Todo esto, continúa el tribunal, «exigía haber extremado las precauciones, pues sin duda ambos eran sabedores de la situación en que dejaron a los animales y las consecuencias que de ello podrían derivarse». Es por esto que, con independencia que los animales hubieran quedado en el interior de un vehículo estacionado a la sombra y con las ventanillas traseras abiertas unos centímetros, «no puede obviarse que en ningún momento, ninguno de ellos, se molestó en acudir al vehículo durante el tiempo que permanecieron en el interior del establecimiento comiendo, para verificar como se encontraban».

El fallo continúa afirmando que todo ello sucedió a pesar de ser un día soleado con altas temperaturas, cuando a nadie se le escapa que «el curso natural del sol podría determinar que la sombra llegase a dejar de cubrir el vehículo» y que, como consecuencia de ello, las elevadas temperaturas que pueden llegar a alcanzarse en su interior expondrían a los animales «a unas condiciones extremas gravemente perjudiciales para su salud».

Ambos acusados fueron alertados por un empleado que se encontraba a las puertas del establecimiento de la situación de peligro en que se encontraban las perras, ya que a él unos Guardias Civiles fuera de servicio «le había comunicado que se estaban asfixiando», e hicieron «caso omiso» de dicha advertencia.

Pasado un tiempo (que se calculó en unos 15 o 20 minutos) volvieron a ser advertidos «de forma enérgica» por el propietario del establecimiento «dada la magnitud del problema y su pasividad». Este hostelero llegó a manifestar al acusado que «o salía o le rompía la ventanilla del coche». Fue en ese momento en el que salieron y se encontraron con que el vehículo estaba al sol, que una de las perras estaba agonizando y que la otra, a la que hubo que reanimar para salvarle la vida, a punto estuvo de sufrir el mismo destino.

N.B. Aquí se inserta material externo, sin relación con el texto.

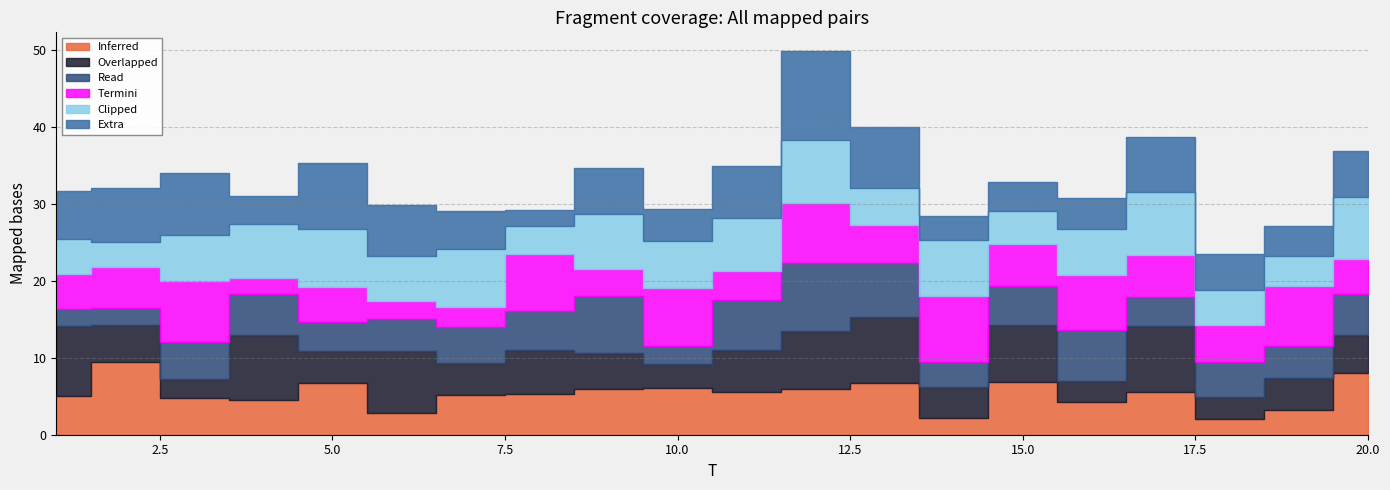

The value of x5 at 5 is 7.5. True or false?

True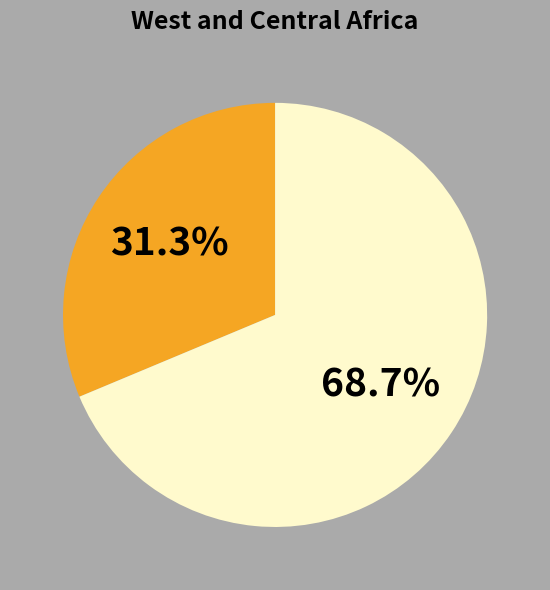

Does any single category account for the majority?

Yes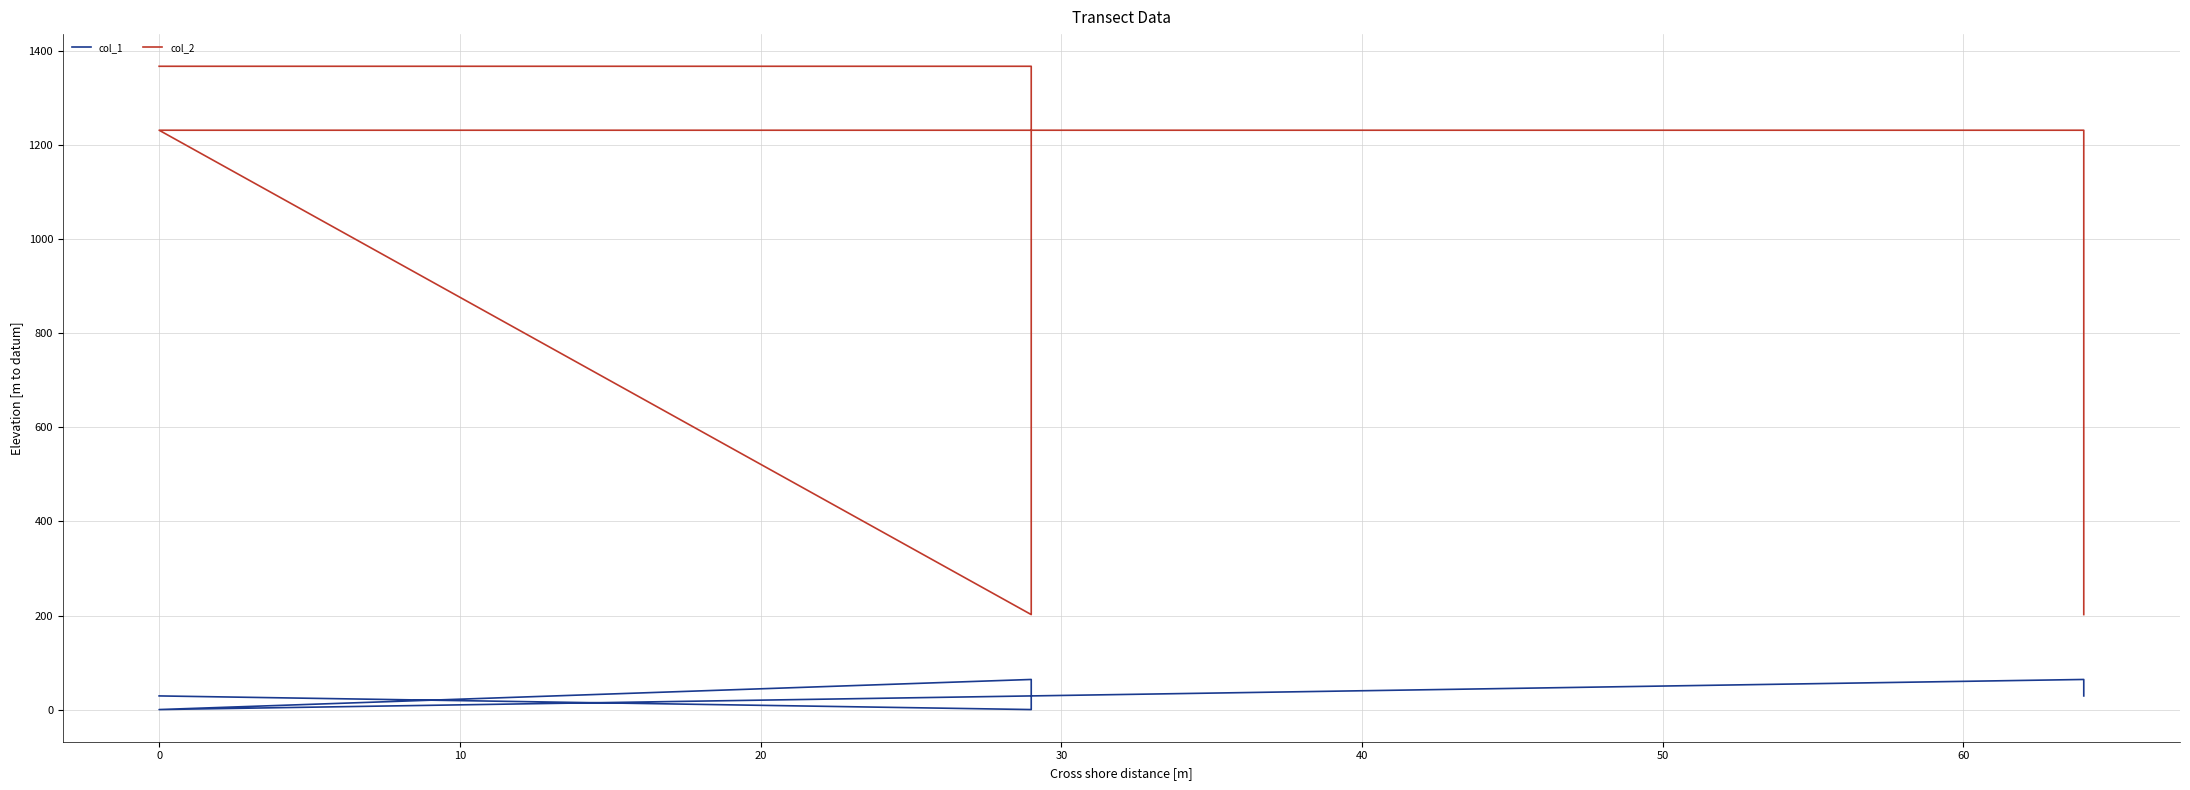

Reading left to right, what are all the values shown in this chart?

col_1: 29	0	64	0	64	29
col_2: 1368	1368	202	1232	1232	202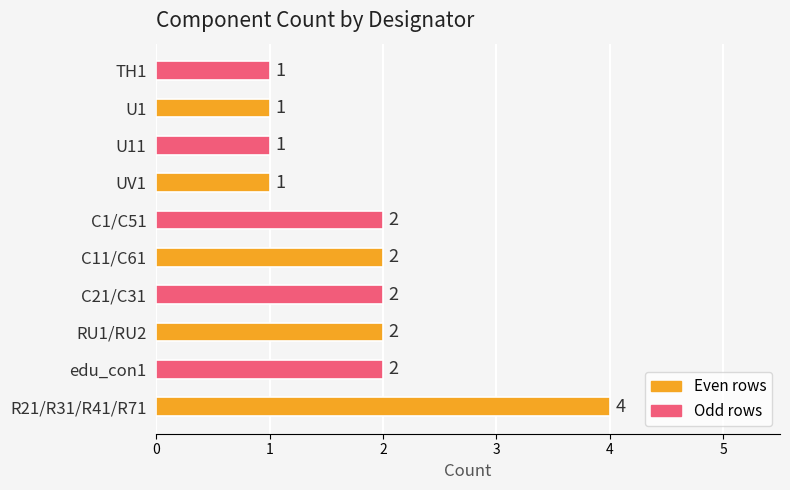

True or false: the data shows 2 at RU1/RU2.

True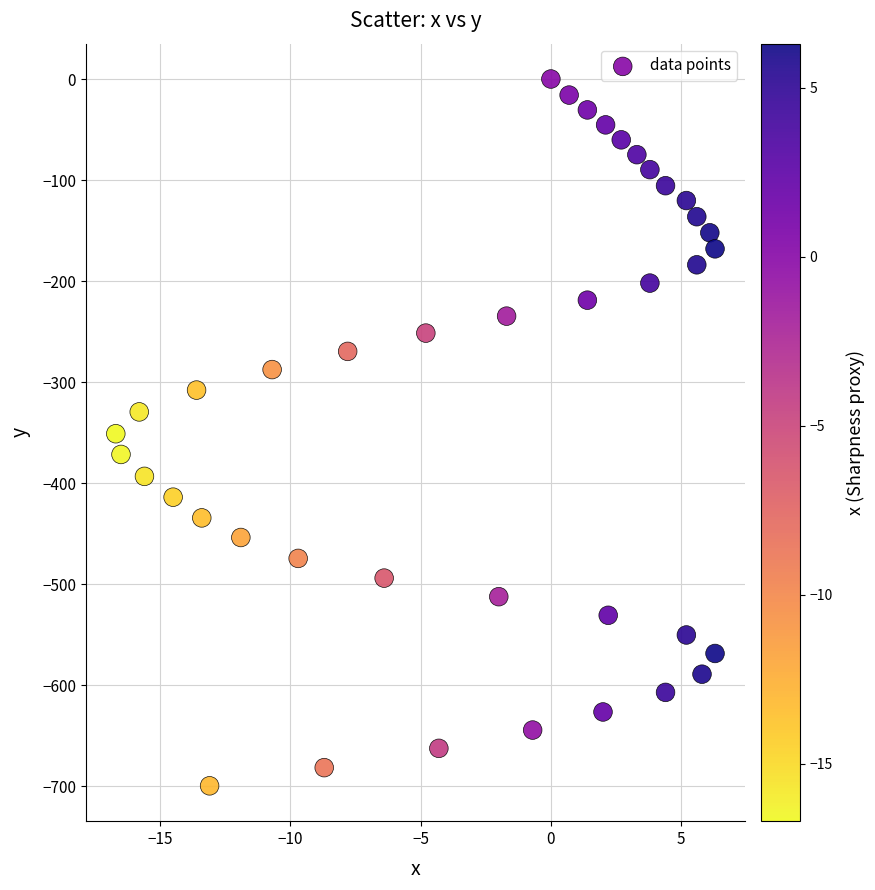

What is the range of Y values (max minus min)?

699.6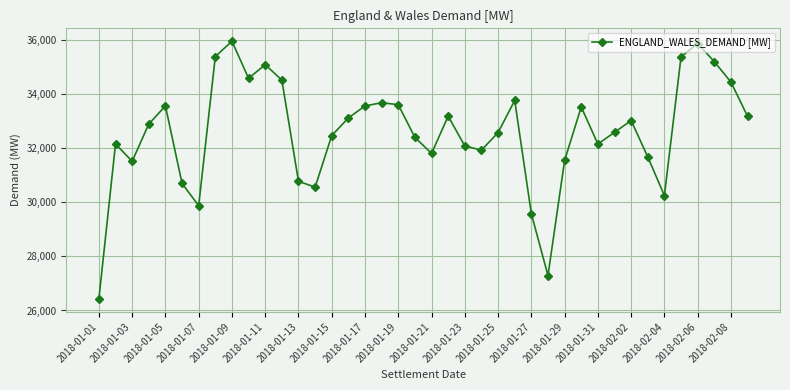

What is the value of the 12th point from the left?

34518.6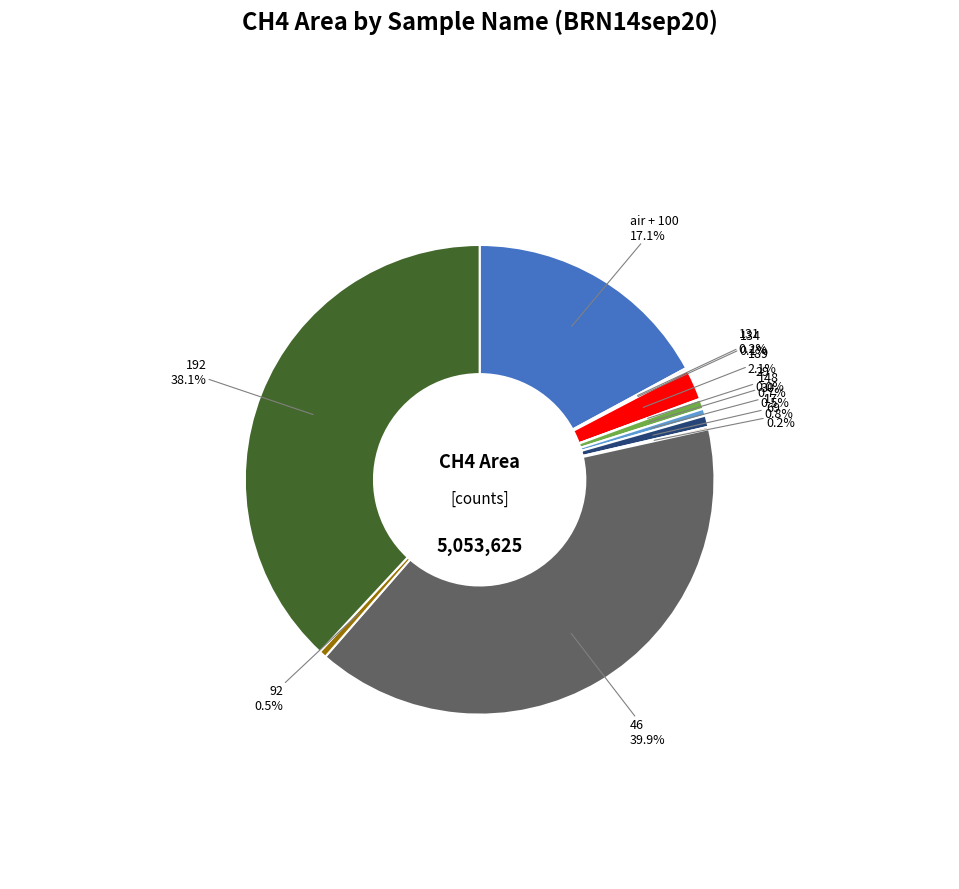

Does any single category account for the majority?

No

El tribunal, no obstante, considera que, en el caso de la hija de la mujer y propietaria de los perros, no puede acreditarse «una actuación omisiva consciente y voluntaria por su parte», al contrario de lo que ocurre con los otros acusados ya que, si bien la misma no era desconocedora que las perras habían quedado en el interior del vehículo y tampoco de las condiciones climatológicas reinantes, «no puede obviarse que las había dejado al cuidado de su madre y su pareja, porque ella trabajaba en el local, por lo que es absolutamente conforme a la lógica que se hubiese desentendido personalmente de su cuidado y por ello que no se viera en la necesidad de comprobar si estaban siendo debidamente atendidas».

Además, «resulta plenamente acreditado que se encontraba trabajando en otro comedor y que se enteró de lo ocurrido al ver el revuelo y cómo su jefe salía del establecimiento muy nervioso». Asimismo, su comportamiento ante la evidencia «también es revelador de un trato correcto con las perras, por cuanto al percatarse de lo que sucedía, salió precipitadamente en dirección al vehículo portando una botella de agua para atender a los animales, procediendo a la reanimación de las perras, y por último, tampoco ha de dejar de valorarse la situación anímica sufrida por la misma como consecuencia de lo acaecido».